» YOUR INSTRUCTIONS: Output all of the material exactly; leave out no line.

'''

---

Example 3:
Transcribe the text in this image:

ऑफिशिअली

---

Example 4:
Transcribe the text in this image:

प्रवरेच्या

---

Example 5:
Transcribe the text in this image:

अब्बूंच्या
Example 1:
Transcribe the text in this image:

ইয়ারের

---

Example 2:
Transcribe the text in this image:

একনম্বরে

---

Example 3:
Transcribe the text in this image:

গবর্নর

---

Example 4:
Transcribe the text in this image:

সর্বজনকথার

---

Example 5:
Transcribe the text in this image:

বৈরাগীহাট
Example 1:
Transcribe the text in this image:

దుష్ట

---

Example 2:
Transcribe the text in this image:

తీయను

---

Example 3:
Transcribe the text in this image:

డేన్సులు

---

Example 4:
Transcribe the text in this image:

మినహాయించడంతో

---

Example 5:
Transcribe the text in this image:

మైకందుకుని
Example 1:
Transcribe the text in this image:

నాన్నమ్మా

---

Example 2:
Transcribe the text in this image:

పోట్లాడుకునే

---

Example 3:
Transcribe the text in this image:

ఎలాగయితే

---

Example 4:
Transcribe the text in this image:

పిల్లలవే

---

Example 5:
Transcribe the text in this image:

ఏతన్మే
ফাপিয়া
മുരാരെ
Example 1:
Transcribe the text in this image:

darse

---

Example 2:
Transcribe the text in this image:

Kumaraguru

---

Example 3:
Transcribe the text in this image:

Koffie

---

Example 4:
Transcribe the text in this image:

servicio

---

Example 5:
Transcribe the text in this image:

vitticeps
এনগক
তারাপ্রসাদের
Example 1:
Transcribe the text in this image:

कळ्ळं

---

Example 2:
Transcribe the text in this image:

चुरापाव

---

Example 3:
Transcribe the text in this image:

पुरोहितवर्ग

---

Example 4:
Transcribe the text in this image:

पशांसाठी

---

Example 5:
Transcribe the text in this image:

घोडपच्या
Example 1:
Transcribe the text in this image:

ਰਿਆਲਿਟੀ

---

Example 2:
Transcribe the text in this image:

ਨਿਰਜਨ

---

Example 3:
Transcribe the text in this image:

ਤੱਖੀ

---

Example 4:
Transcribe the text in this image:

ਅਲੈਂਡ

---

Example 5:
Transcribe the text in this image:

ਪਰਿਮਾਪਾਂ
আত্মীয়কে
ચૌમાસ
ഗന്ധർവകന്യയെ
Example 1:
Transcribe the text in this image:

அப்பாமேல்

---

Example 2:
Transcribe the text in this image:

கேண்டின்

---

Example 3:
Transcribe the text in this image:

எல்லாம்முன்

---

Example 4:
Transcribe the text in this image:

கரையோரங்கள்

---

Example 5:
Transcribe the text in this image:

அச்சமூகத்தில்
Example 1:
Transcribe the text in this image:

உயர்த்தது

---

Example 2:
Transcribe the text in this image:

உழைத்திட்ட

'''

» FINISHED TASK:
---

Example 3:
Transcribe the text in this image:

ऑफिशिअली

---

Example 4:
Transcribe the text in this image:

प्रवरेच्या

---

Example 5:
Transcribe the text in this image:

अब्बूंच्या
Example 1:
Transcribe the text in this image:

ইয়ারের

---

Example 2:
Transcribe the text in this image:

একনম্বরে

---

Example 3:
Transcribe the text in this image:

গবর্নর

---

Example 4:
Transcribe the text in this image:

সর্বজনকথার

---

Example 5:
Transcribe the text in this image:

বৈরাগীহাট
Example 1:
Transcribe the text in this image:

దుష్ట

---

Example 2:
Transcribe the text in this image:

తీయను

---

Example 3:
Transcribe the text in this image:

డేన్సులు

---

Example 4:
Transcribe the text in this image:

మినహాయించడంతో

---

Example 5:
Transcribe the text in this image:

మైకందుకుని
Example 1:
Transcribe the text in this image:

నాన్నమ్మా

---

Example 2:
Transcribe the text in this image:

పోట్లాడుకునే

---

Example 3:
Transcribe the text in this image:

ఎలాగయితే

---

Example 4:
Transcribe the text in this image:

పిల్లలవే

---

Example 5:
Transcribe the text in this image:

ఏతన్మే
ফাপিয়া
മുരാരെ
Example 1:
Transcribe the text in this image:

darse

---

Example 2:
Transcribe the text in this image:

Kumaraguru

---

Example 3:
Transcribe the text in this image:

Koffie

---

Example 4:
Transcribe the text in this image:

servicio

---

Example 5:
Transcribe the text in this image:

vitticeps
এনগক
তারাপ্রসাদের
Example 1:
Transcribe the text in this image:

कळ्ळं

---

Example 2:
Transcribe the text in this image:

चुरापाव

---

Example 3:
Transcribe the text in this image:

पुरोहितवर्ग

---

Example 4:
Transcribe the text in this image:

पशांसाठी

---

Example 5:
Transcribe the text in this image:

घोडपच्या
Example 1:
Transcribe the text in this image:

ਰਿਆਲਿਟੀ

---

Example 2:
Transcribe the text in this image:

ਨਿਰਜਨ

---

Example 3:
Transcribe the text in this image:

ਤੱਖੀ

---

Example 4:
Transcribe the text in this image:

ਅਲੈਂਡ

---

Example 5:
Transcribe the text in this image:

ਪਰਿਮਾਪਾਂ
আত্মীয়কে
ચૌમાસ
ഗന്ധർവകന്യയെ
Example 1:
Transcribe the text in this image:

அப்பாமேல்

---

Example 2:
Transcribe the text in this image:

கேண்டின்

---

Example 3:
Transcribe the text in this image:

எல்லாம்முன்

---

Example 4:
Transcribe the text in this image:

கரையோரங்கள்

---

Example 5:
Transcribe the text in this image:

அச்சமூகத்தில்
Example 1:
Transcribe the text in this image:

உயர்த்தது

---

Example 2:
Transcribe the text in this image:

உழைத்திட்ட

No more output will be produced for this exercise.